======== PASSAGE ========
Can you describe a typical working day?
When I’m really in the cycle of working, I rise early, drink a lot of coffee, get to work by 9/9:30 and work until 2pm, then break for lunch. I’ve never been one to go out for lunch; I hate the interruption of the work, the process. I work until 6ish — longer in the summer as I need light. I rarely listen to music when I work, but I listen to a lot when I’m not working: Wagner, Strauss, Bach, Callas, Joni Mitchell, Laura Nyro and Phillip Glass. I like to study how composers construct their works, how it unfolds. It often inspires me.
Your favourite museum or gallery?
The Metropolitan Museum of Art - one of the greatest encyclopaedic museums in the world and practically in my backyard! But I must mention The Barnes Foundation in Philadelphia, the collection of Dr Albert Barnes. It’s installed exactly as he left it, with eclectic mixes of Impressionist, Post-Impressionist and Modern Art, African sculptures, Pennsylvania Dutch chests, German work tools, Native American jewellery and Geometric Period Greek antiquities. It created an everlasting image for me over 40 years ago, forming many of my passions.
======== DATASET ENTRIES ========
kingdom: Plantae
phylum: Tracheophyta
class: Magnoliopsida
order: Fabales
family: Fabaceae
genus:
========
## EXERCISE PROMPT
Write out the whole interview at the top of the page, word for word.

## SOLUTION TO THE EXERCISE
Can you describe a typical working day?
When I’m really in the cycle of working, I rise early, drink a lot of coffee, get to work by 9/9:30 and work until 2pm, then break for lunch. I’ve never been one to go out for lunch; I hate the interruption of the work, the process. I work until 6ish — longer in the summer as I need light. I rarely listen to music when I work, but I listen to a lot when I’m not working: Wagner, Strauss, Bach, Callas, Joni Mitchell, Laura Nyro and Phillip Glass. I like to study how composers construct their works, how it unfolds. It often inspires me.
Your favourite museum or gallery?
The Metropolitan Museum of Art - one of the greatest encyclopaedic museums in the world and practically in my backyard! But I must mention The Barnes Foundation in Philadelphia, the collection of Dr Albert Barnes. It’s installed exactly as he left it, with eclectic mixes of Impressionist, Post-Impressionist and Modern Art, African sculptures, Pennsylvania Dutch chests, German work tools, Native American jewellery and Geometric Period Greek antiquities. It created an everlasting image for me over 40 years ago, forming many of my passions.